L’exonération sociale et fiscale s’applique aux pourboires versés aux salariés percevant, au titre des mois civils concernés, une rémunération mensuelle ne dépassant pas 1,6 Smic, soit 2 827,07 € par mois depuis le 1-1-2024 (montant mensuel de rémunération ouvrant droit à la réduction générale des cotisations sociales patronales), calculée sur la base de la durée légale du travail ou de la durée de travail prévue au contrat, augmentée, le cas échéant, du nombre d’heures complémentaires ou supplémentaires, sans prendre en compte leurs majorations. Ces pourboires ne sont pas pris en compte pour apprécier le seuil de rémunération de 1,6 Smic.
Bon à savoir. Le Gouvernement devra remettre au Parlement, avant le 1-10-2024, un rapport évaluant les effets de cette mesure compte tenu de l’évolution de l’utilisation des moyens de paiement et du risque de substitution aux salaires, afin d’envisager, éventuellement, de la pérenniser.

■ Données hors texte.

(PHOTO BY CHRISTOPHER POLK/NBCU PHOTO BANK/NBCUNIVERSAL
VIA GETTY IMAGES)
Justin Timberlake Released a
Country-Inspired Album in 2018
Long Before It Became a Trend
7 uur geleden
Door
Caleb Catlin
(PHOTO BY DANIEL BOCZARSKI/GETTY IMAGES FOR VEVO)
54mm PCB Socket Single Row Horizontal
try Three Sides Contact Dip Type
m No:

Contribution supplémentaire à l’apprentissage (CSA) : alternants mis à disposition par un GEIQ
La contribution supplémentaire à l'apprentissage (CSA) est due, chaque année, par les entreprises d'au moins 250 salariés qui sont redevables de la taxe d'apprentissage et dont le nombre d’alternants est inférieur à 5 % de l’effectif total au cours de l'année de référence (C. trav. art. L 6242-1, I).

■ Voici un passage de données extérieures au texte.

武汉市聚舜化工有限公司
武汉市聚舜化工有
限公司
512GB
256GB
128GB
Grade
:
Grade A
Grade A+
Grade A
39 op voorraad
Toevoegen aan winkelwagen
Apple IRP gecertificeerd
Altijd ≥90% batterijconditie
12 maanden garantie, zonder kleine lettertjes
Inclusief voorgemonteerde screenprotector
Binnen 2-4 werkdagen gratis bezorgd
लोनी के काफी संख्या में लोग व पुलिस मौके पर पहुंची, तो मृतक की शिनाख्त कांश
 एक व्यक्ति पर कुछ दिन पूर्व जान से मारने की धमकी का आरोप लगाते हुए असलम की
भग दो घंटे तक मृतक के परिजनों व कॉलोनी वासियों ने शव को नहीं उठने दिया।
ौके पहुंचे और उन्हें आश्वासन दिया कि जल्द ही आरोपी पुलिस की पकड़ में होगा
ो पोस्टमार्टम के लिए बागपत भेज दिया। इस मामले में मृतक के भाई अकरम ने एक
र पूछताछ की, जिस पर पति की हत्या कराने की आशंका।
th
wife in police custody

Pour le calcul du seuil de 5 % d’alternants, sont pris en compte les salariés sous contrat de professionnalisation ou d'apprentissage et, pendant l'année suivant la date de fin du contrat de professionnalisation ou d'apprentissage, les salariés embauchés en CDI par l'entreprise à l'issue de ce contrat et les personnes bénéficiant d'une convention industrielle de formation par la recherche (Cifre) (C. trav. art. L 6242-1, II).
L’effectif salarié annuel de l’entreprise est calculé selon les modalités de l’effectif « sécurité sociale » prévues à l'article L 130-1, I du CSS mais, par dérogation, la période à retenir pour apprécier le nombre de salariés est l'année au titre de laquelle la contribution est due, et non l’année précédente (C. trav. art. L 6242-1, V).

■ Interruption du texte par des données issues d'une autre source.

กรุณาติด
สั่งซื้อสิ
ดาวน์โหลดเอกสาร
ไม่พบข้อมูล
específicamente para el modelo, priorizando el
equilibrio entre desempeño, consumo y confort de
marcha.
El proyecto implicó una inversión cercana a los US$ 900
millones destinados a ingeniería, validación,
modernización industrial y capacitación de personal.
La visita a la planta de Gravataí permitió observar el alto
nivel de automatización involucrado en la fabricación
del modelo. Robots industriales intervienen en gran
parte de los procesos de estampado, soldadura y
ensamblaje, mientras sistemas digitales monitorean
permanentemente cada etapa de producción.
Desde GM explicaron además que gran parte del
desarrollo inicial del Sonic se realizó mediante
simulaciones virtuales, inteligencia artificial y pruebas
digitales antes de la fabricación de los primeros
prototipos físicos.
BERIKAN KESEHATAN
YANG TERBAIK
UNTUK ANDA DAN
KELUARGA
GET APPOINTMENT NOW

Changement de règle de décompte. Depuis le 1-1-2024, les salariés en contrat de professionnalisation ou en contrat d’apprentissage mis à disposition par un groupement d’employeurs pour l’insertion et la qualification (GEIQ) sont pris en compte dans l’effectif de l’entreprise utilisatrice (et non plus dans celui du groupement d’employeurs) pour calculer le seuil de 5 % d’alternants et déterminer son assujettissement à la CSA (Loi de finances pour 2024 art. 158 ; C. trav. art. L 6242-1, V modifié).
Source : Loi 2023-1250 du 26-12-2023, LFSS pour 2024 art. 28 et 158, JO du 27.